For Asian investors, there is increasing interest in the income-generating aspect of “fallen angels” as an asset class, compared to IG bonds, HY bonds, and equities. These investors are professional investors, including institutional and high-net-worth clients.
“What we're seeing is that our Asian clients, in general, are opportunity-driven and they have a strong ability to appreciate that risk-return asymmetrical profile that’s existing because of an inefficient market structure,” says Paul Benson, head of efficient beta, insight investment, at BNY Mellon Investment Management. “They’re thinking about that as almost like an arbitrage opportunity, as opposed to our North American investors, and our European investors to some degree, who are more focused on the overall large-scale asset allocation plan.”
There are a couple of reasons for the renewed interest in “fallen angels”. On the issuer side, the flood of cash that entered the financial markets and the global economy in the wake of quantitative easing after the pandemic set in resulted in upgrades for many issuers.
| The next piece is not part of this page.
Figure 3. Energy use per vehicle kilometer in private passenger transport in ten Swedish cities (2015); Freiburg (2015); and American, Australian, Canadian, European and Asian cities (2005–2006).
On the investor side, there were few downgrades from IG to junk bonds, hence, there were fewer “fallen angels” to invest in.
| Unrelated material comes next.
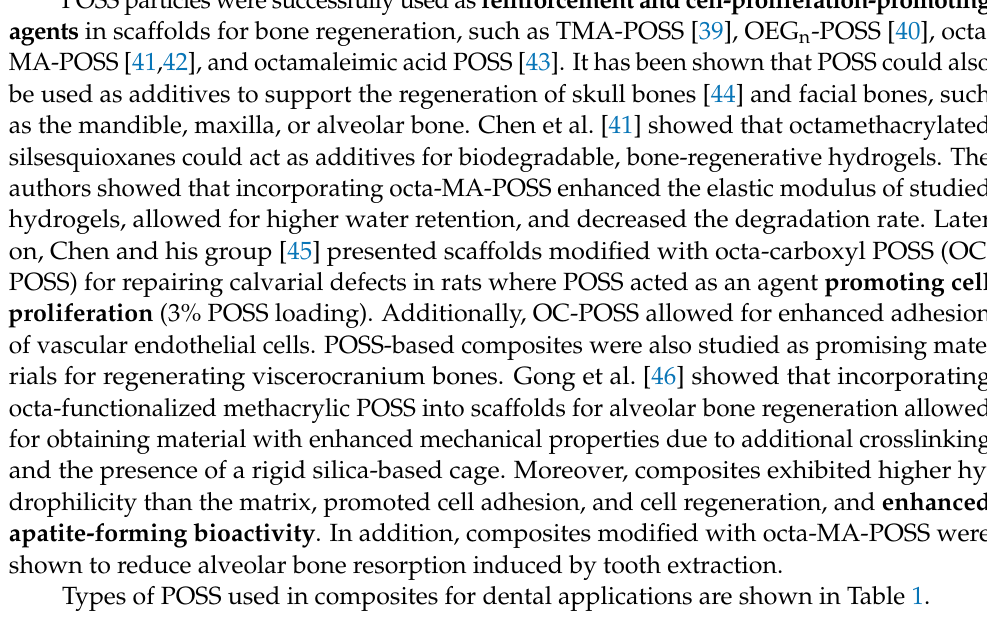
Table 1. POSS in dental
Secondly, the quantitative tightening undertaken by central banks to control inflation post-Covid resulted in soaring interest rates that presented business difficulties and challenges for many issuers, thus resulting in downgrades by credit rating agencies.
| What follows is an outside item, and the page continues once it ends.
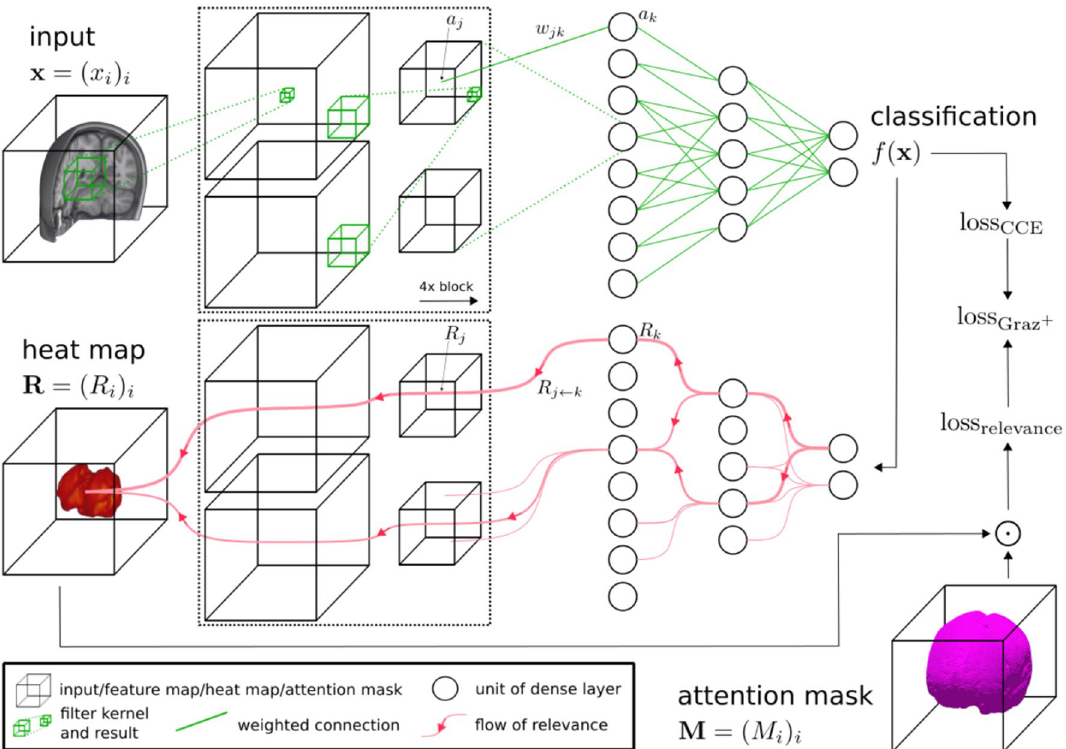
Figure 2. Schematic overview of the Graz + network and the adapted training process. A conventional classifier network (top) is extended by the heat map generator (bottom). For each classifier network layer a corresponding relevance redistribution layer with shared parameters and activations is attached to the generator network. The online calculated heat map is guiding the classifier training by adding a relevance sum inside the binary attention mask ( loss relevance ), which is added to the categorical cross entropy loss ( loss CCE ), yielding the total loss ( loss Graz + ). ⊙ denotes the element-wise product. The solid green lines in the classifier network are the weighted connections between units of the layers, whereas items connected with dashed green lines symbolize information flow from one layer to the following layer (e.g. input to feature map, multiple feature maps to feature map or feature maps to densely connected unit). In contrast, the red lines in the heat map generator indicate the amount of relevance (thickness of line) flowing through the units of the layers to the heat map. If a unit does not contribute to the heat map the flow is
“Now that we're getting into a more challenging environment, that's actually paradoxically going to be really good for fallen angel investors because we're going to start seeing more downgrades from the Triple-B space as rating agencies get tougher on these companies. That's what the fallen angel investors needs to see. They need to see more supply coming in so they can come in at that discount, harvest that opportunity set, and drive that alpha above and beyond broad high yield,” Benson says.
The risk that comes with investing in “fallen angels” is that there may be a sudden, large increase in interest rates in the coming months. The other is default risk on the part of specific issuers.
“We saw that when rates went from zero to 5%. That certainly was a very painful experience for all risk asset classes, including high yield, fallen angels, including IG. But we don't know anybody, really, who thinks that rates are going to go from 4.5% to 9%. On the default risk, we saw that default risk for this asset class has been around 1.5% (which is very low),” Benson explains.